■表と裏のリストラを使い分ける

ソニーは二〇〇〇年代に入って頻繁に早期退職募集を実施している。構造改革に着手した
〇三年の早期退職を皮切りに、リーマンショック後の〇九年春には約九百人、一〇年秋の
早期退職募集では四十から五十四歳に最大加算金五十四カ月分という好条件を提示し、
約四百人の社員がリストラされた。

ここまでの話であれば、さして驚くものではない。しかしソニーでは、世間に知られない
形で、いまも日常的にリストラを断行し続けているというのだ。早期退職優遇制度を発令
した人員削減が表のリストラとするならば、これはいわば裏のリストラだ。

ソニーの人事部のもとには、各部署で不要人材との評価を下された社員のリストが集まって
くる。

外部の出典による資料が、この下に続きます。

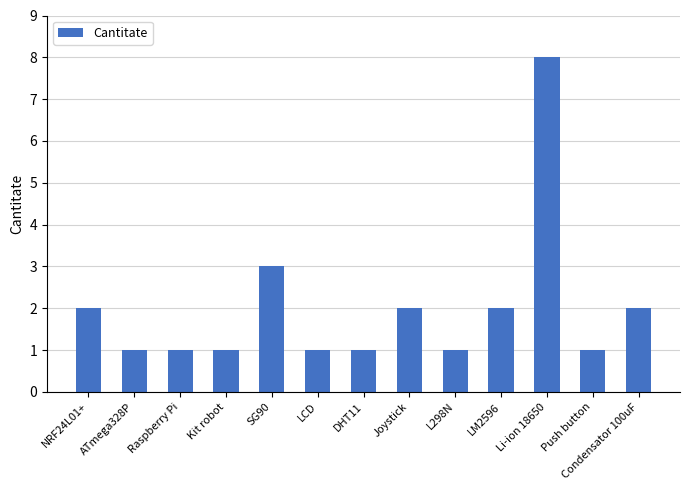

What is the approximate value at LM2596?

2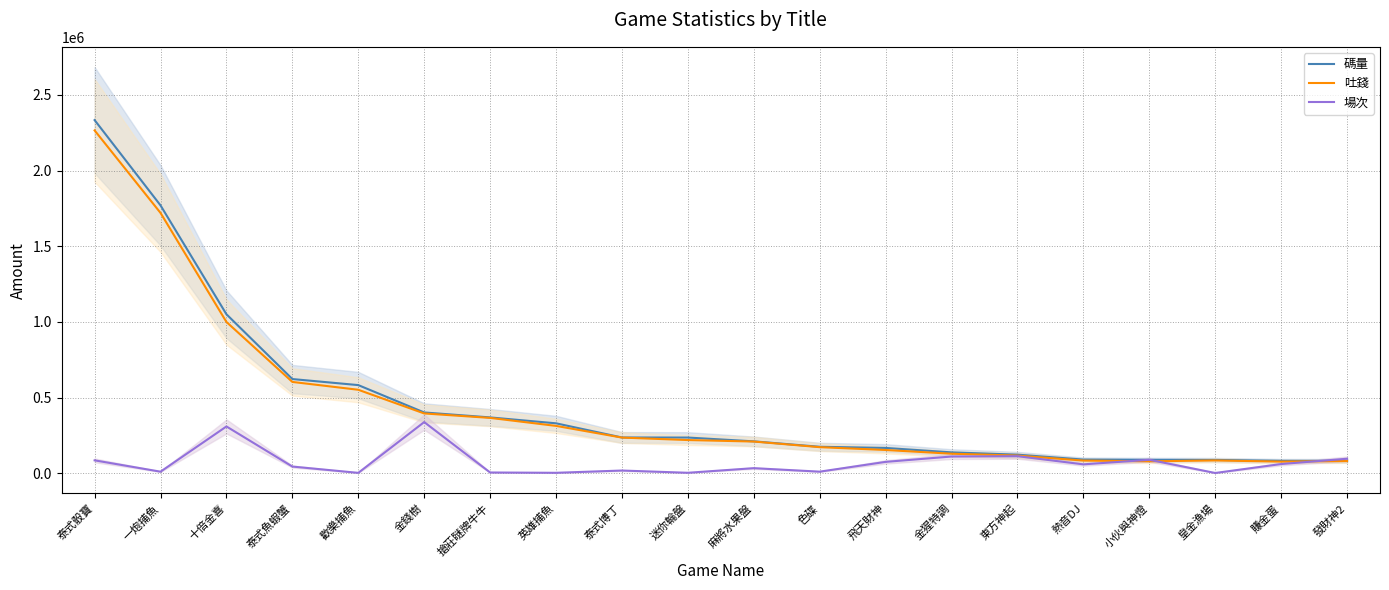

Where is the first local maximum for 吐錢?

皇金漁場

戦力にならないローパフォーマーや精神的・肉体的な問題を抱える社員、つまりは
各部署の厄介者扱いの社員たち―こうした人物は、常時数百人規模に達するという。それら
の社員が送り込まれるのが人事部直轄の「キャリア開発室」、社内の「リストラ部屋」だ。
彼らには、「SK」「HS」「SYK」「SYS」「SYT」「TS」との英字の略語が
つけられる。「SK=再教育候補」「HS=秘書庶務候補」「SYK=社内休職」「SYS
=社外出向候補」「SYT=職種転換候補」「TS=単純作業」という意味である。ランク
は違えど、全てリストラ対象者である。

キャリア開発室での仕事は主に以下の三つに集約される。1、社内・社外の仕事を自分で
見つけること。2、自己啓発(スキルアップ)に励むこと。3、空いている時間は他の部署を
応援すること。

部下をキャリア開発室に送り込んだある管理職は、実態をこう語る。「1は"早く辞めてよ"、
2は"給料もらって遊ぶのか"と同義語。1と2は退職準備と見られるため、率先してやる人は
いません。ほとんどが3に群がりますが、これは社内に蓄積したデータ類をひたすらPDF化
する仕事、アルバイトがやる単純作業です」。